Team:TU Delft/10 August 2010 content

From 2010.igem.org

Contents

Lab work

Tolerance and Sensing

A new attempt to construct parts 304 (PalkS12 + B0032), 327(P(caif) + B0032) and 405 (402 + 403).

Digestion, Ligation, Transformation

1 microgram of each plasmid was digested:

# Sample Enzyme 1 Enzyme 2 Enzyme 3 Buffer BSA Needed fragment
1 PalkS12A EcoRI SpeI ScaI 2 (Biolabs) ‘E - PalkS12 - S’
2 P(caif)A EcoRI SpeI ScaI 2 (Biolabs) ‘E - P(caif) - S’
3 B0032 EcoRI XbaI 2 (Biolabs) ‘X - B0032 - E’
4 402: J61101 - PhPFDalpha EcoRI SpeI ScaI 2 (Biolabs) ‘E - J61101 - PhPFDalpha - S’
5 403: J61101 - PhPFDbeta EcoRI XbaI 2 (Biolabs) ‘E - J61101 - PhPFDbeta - S’

The digestion was checked on a gel:

TU Delft 2010-08-10 digestion p7.png

Lane description

# Description Expected size (bp) OK?
1 Smartladder (5μl) n/a n/a
2 PalkS cut 106, 861, 1188 no
3 P(caif) cut 74, 861, 118 no
5 402 cut 543, 548, 1508 no
6 403 cut 2439, 58 vague

So most digestions were not what we expected. The ligations were already started anyway.

Following the digestions, the fragments were ligated for 4 hours.
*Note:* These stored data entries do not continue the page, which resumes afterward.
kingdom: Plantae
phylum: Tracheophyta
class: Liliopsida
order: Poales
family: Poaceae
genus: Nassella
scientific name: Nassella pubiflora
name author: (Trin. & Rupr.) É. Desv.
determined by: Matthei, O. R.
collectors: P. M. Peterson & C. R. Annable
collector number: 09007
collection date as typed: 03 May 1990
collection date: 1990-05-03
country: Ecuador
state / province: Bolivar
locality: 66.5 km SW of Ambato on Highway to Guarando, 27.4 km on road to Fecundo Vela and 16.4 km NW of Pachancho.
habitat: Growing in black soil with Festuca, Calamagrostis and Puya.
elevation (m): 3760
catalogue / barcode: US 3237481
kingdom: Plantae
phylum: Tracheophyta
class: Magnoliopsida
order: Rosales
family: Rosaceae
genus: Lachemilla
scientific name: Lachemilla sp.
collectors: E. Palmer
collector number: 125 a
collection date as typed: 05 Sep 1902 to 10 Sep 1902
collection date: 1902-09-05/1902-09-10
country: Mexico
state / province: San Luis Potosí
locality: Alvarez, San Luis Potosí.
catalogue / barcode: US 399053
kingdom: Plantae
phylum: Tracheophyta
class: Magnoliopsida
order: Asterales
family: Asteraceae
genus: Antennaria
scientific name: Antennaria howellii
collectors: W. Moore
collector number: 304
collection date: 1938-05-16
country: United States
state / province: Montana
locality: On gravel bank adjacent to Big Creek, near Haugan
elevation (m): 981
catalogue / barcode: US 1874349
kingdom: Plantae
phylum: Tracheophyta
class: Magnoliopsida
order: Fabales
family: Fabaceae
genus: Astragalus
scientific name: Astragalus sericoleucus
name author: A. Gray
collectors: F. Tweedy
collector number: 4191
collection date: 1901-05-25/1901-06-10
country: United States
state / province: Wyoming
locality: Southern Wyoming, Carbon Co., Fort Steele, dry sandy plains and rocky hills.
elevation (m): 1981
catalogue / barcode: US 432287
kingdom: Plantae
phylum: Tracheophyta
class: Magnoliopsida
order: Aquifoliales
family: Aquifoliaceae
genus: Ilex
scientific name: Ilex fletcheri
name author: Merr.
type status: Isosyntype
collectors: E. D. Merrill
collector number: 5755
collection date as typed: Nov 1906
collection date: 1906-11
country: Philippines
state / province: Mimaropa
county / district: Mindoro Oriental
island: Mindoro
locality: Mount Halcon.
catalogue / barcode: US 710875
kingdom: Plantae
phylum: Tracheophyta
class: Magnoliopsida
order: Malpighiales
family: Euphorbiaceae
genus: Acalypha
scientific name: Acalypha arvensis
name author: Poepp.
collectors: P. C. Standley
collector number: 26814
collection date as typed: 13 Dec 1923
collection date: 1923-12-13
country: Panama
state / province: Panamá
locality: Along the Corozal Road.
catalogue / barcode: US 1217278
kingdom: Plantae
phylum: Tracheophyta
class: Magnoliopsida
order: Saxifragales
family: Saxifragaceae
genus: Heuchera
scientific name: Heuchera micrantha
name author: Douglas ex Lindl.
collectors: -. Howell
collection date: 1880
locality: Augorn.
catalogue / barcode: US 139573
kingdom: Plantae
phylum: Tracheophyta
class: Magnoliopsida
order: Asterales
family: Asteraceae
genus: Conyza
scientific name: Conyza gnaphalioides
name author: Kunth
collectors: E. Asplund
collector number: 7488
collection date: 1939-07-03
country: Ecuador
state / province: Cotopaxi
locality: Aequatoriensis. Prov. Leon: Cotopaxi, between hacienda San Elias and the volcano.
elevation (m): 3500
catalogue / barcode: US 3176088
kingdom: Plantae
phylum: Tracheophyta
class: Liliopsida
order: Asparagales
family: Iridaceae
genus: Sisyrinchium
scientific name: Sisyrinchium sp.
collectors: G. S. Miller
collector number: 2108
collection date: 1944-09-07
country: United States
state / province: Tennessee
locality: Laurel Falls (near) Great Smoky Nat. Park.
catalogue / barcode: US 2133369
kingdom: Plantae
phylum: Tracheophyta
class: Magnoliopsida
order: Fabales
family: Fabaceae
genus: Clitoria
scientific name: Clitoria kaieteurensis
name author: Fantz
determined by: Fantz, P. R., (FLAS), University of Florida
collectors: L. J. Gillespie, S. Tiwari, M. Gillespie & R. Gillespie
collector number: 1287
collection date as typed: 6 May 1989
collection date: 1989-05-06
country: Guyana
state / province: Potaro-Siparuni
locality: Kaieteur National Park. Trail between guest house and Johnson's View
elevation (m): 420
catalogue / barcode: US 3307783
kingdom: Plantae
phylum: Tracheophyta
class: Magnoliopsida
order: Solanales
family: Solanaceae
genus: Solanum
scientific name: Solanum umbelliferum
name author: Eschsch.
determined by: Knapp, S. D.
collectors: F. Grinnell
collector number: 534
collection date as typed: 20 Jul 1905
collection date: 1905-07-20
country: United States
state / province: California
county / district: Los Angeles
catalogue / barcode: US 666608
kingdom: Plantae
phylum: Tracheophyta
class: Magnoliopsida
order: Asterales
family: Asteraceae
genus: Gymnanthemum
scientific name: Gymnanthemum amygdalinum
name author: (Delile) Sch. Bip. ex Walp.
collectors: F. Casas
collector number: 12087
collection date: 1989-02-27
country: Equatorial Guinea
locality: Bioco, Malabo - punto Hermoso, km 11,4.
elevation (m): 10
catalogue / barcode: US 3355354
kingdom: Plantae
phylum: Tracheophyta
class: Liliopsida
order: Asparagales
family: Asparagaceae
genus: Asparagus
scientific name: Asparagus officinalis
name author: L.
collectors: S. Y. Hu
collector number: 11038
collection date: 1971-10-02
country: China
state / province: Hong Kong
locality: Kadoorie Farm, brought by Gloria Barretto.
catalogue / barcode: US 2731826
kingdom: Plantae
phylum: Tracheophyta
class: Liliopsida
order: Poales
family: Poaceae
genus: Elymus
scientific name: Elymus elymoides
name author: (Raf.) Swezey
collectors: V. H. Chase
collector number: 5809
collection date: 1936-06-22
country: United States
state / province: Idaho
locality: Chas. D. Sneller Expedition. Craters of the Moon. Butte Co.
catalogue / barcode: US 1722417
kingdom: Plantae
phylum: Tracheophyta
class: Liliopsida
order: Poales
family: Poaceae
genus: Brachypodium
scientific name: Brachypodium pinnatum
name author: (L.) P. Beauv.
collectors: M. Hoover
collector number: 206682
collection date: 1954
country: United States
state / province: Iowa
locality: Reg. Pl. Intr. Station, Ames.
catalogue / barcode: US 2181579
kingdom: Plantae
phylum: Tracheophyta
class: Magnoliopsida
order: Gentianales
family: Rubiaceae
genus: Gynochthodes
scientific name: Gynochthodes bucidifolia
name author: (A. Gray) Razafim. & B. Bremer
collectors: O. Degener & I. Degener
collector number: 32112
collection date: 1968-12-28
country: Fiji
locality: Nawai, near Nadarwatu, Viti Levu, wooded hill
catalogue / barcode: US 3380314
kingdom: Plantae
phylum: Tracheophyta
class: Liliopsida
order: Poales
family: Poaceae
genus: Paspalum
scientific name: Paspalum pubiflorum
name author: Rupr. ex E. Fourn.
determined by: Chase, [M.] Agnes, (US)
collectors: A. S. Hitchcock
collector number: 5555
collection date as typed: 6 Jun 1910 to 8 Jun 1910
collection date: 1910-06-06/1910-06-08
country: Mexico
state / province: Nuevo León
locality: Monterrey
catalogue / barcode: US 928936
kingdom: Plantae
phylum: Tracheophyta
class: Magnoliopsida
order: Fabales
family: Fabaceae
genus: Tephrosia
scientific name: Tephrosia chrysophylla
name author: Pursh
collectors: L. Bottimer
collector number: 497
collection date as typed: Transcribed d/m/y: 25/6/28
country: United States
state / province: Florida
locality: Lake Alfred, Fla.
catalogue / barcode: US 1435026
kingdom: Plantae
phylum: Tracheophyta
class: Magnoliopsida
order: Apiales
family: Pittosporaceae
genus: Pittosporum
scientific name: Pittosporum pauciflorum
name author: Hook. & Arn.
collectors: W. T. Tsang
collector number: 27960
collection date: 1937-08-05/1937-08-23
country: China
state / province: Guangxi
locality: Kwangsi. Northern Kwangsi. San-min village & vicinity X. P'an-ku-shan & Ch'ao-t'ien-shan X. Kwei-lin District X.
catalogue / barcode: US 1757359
# BioBrick Fragment 1 Recipient vector
1 304A 12.5 μL ‘E - PalkS12 - S’ 10 μL ‘X - B0032 - E’
2 327A 10 μL ‘E - P(caif) – S’ 10 μL ‘X - B0032 - E’
3 405A 15 μL ‘E - J61101 - PhPFDalpha – S’ 3 μL ‘X - J61101 - PhPFDbeta - E’

Alkane degradation

All of yesterday's plates contained colonies. To check whether they contain the correct insert we will do a colony PCR. TUDelft 20100810 PCR.png

Lane description

# Description Primers Expected length (bp)
L SmartLadder n/a n/a n/a n/a
1-5 013A G00100 + G00101 1929 none all
6-10 013K G00100 + G00101 1929 9 6,7,8,10
11-15 020A G00100 + G00101 2482 none all
L SmartLadder n/a n/a n/a n/a

On the gel it looks like lane 9, containing 013K, has the correct length. We will do a plasmid isolation tomorrow. Unfortunately none of the colonies of 020A seemed to be correct. We will check some more colonies with a colony PCR overnight.